2. Sertifikat Uji Tipe yang selanjutnya disingkat SUT adalah bukti bahwa tipe Kendaraan Bermotor telah lulus uji tipe.
3. Sertifikat Registrasi Uji Tipe yang selanjutnya disingkat SRUT adalah bukti bahwa setiap Kendaraan Bermotor Dalam Keadaan Lengkap, Kereta Gandengan, Kereta Tempelan, yang dibuat, dirakit, dan/atau diimpor memiliki spesifikasi teknis dan unjuk kerja yang sama/sesuai dengan tipe kendaraan yang telah disahkan dan memiliki SUT.
4. Surat Keputusan Rancang Bangun yang selanjutnya disingkat SKRB adalah Keputusan Direktur Jenderal terhadap pengesahan dari pemeriksaan secara teliti atas desain sesuai dengan persyaratan teknis.
5. Cacat Produksi adalah produk yang dihasilkan dalam proses produksi tidak sesuai dengan standar mutu yang ditetapkan.
6. Cacat Desain adalah kesalahan pada saat desain komponen dan/atau sistem Kendaraan Bermotor yang tidak sesuai dengan standar mutu desain yang ditetapkan.

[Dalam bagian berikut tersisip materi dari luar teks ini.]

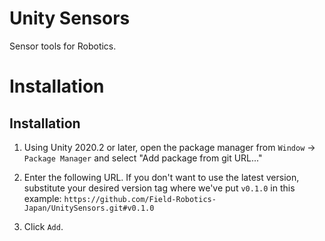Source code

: # Unity Sensors
Sensor tools for Robotics.

# Installation
## Installation
1. Using Unity 2020.2 or later, open the package manager from `Window` -> `Package Manager` and select "Add package from git URL..."

2. Enter the following URL. If you don't want to use the latest version, substitute your desired version tag where we've put `v0.1.0` in this example:
`https://github.com/Field-Robotics-Japan/UnitySensors.git#v0.1.0`
3. Click `Add`.

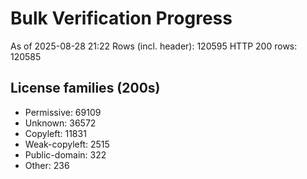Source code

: ﻿# Bulk Verification Progress
As of 2025-08-28 21:22
Rows (incl. header): 120595
HTTP 200 rows: 120585

## License families (200s)
- Permissive: 69109
- Unknown: 36572
- Copyleft: 11831
- Weak-copyleft: 2515
- Public-domain: 322
- Other: 236
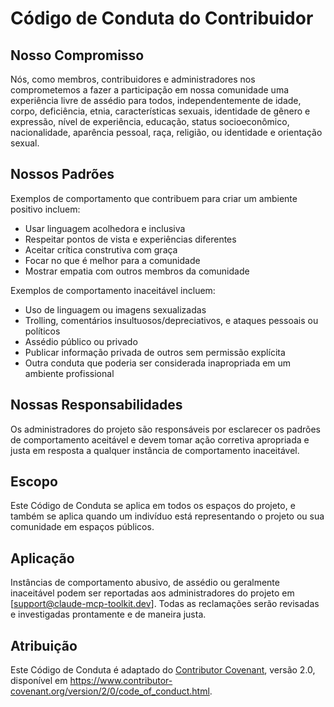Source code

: # Código de Conduta do Contribuidor

## Nosso Compromisso

Nós, como membros, contribuidores e administradores nos comprometemos a fazer a participação em nossa comunidade uma experiência livre de assédio para todos, independentemente de idade, corpo, deficiência, etnia, características sexuais, identidade de gênero e expressão, nível de experiência, educação, status socioeconômico, nacionalidade, aparência pessoal, raça, religião, ou identidade e orientação sexual.

## Nossos Padrões

Exemplos de comportamento que contribuem para criar um ambiente positivo incluem:

* Usar linguagem acolhedora e inclusiva
* Respeitar pontos de vista e experiências diferentes
* Aceitar crítica construtiva com graça
* Focar no que é melhor para a comunidade
* Mostrar empatia com outros membros da comunidade

Exemplos de comportamento inaceitável incluem:

* Uso de linguagem ou imagens sexualizadas
* Trolling, comentários insultuosos/depreciativos, e ataques pessoais ou políticos
* Assédio público ou privado
* Publicar informação privada de outros sem permissão explícita
* Outra conduta que poderia ser considerada inapropriada em um ambiente profissional

## Nossas Responsabilidades

Os administradores do projeto são responsáveis por esclarecer os padrões de comportamento aceitável e devem tomar ação corretiva apropriada e justa em resposta a qualquer instância de comportamento inaceitável.

## Escopo

Este Código de Conduta se aplica em todos os espaços do projeto, e também se aplica quando um indivíduo está representando o projeto ou sua comunidade em espaços públicos.

## Aplicação

Instâncias de comportamento abusivo, de assédio ou geralmente inaceitável podem ser reportadas aos administradores do projeto em [support@claude-mcp-toolkit.dev]. Todas as reclamações serão revisadas e investigadas prontamente e de maneira justa.

## Atribuição

Este Código de Conduta é adaptado do [Contributor Covenant][homepage], versão 2.0,
disponível em https://www.contributor-covenant.org/version/2/0/code_of_conduct.html.

[homepage]: https://www.contributor-covenant.org
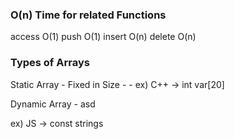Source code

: 
### O(n) Time for related Functions

access   O(1)
push     O(1)
insert   O(n)
delete   O(n)


### Types of Arrays

Static Array
	- Fixed in Size
	- 
	- 
ex) C++ -> int var[20]

Dynamic Array
	- asd

ex) JS -> const strings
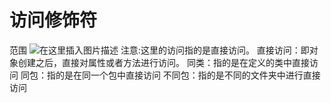 ﻿# 访问修饰符
范围
![在这里插入图片描述](https://img-blog.csdnimg.cn/a4a0471b496749dba00a26050ed3f4c3.png?x-oss-process=image/watermark,type_ZHJvaWRzYW5zZmFsbGJhY2s,shadow_50,text_Q1NETiBATkpVU1RaSkM=,size_20,color_FFFFFF,t_70,g_se,x_16)
注意:这里的访问指的是直接访问。
直接访问：即对象创建之后，直接对属性或者方法进行访问。
同类：指的是在定义的类中直接访问
同包：指的是在同一个包中直接访问
不同包：指的是不同的文件夹中进行直接访问
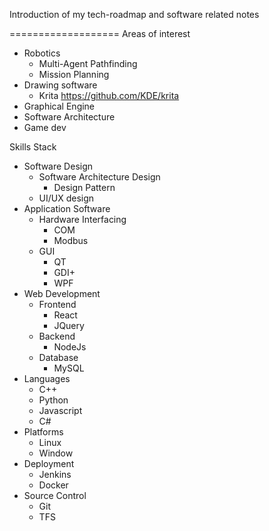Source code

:Introduction of my tech-roadmap and software related notes

===================
Areas of interest
- Robotics
  - Multi-Agent Pathfinding
  - Mission Planning
- Drawing software
  - Krita https://github.com/KDE/krita
- Graphical Engine
- Software Architecture
- Game dev

Skills Stack
- Software Design
  - Software Architecture Design 
    - Design Pattern
  - UI/UX design
- Application Software
  - Hardware Interfacing
    - COM 
    - Modbus
  - GUI
    - QT
    - GDI+
    - WPF
- Web Development
  - Frontend
    - React
    - JQuery
  - Backend
    - NodeJs
  - Database
    - MySQL
- Languages
  - C++
  - Python
  - Javascript
  - C#     
- Platforms
  - Linux 
  - Window
- Deployment
  - Jenkins
  - Docker 
- Source Control
  - Git
  - TFS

7. Kesalahan Produksi adalah kesalahan dalam suatu kegiatan pembuatan dan/atau perakitan kendaraan bermotor yang menyebabkan fungsi dan unjuk kerja komponen tidak bekerja secara optimal.
8. Menteri adalah menteri yang menyelenggarakan urusan pemerintahan di bidang sarana dan prasarana lalu lintas dan angkutan jalan.
9. Direktur Jenderal adalah Direktur Jenderal Perhubungan Darat.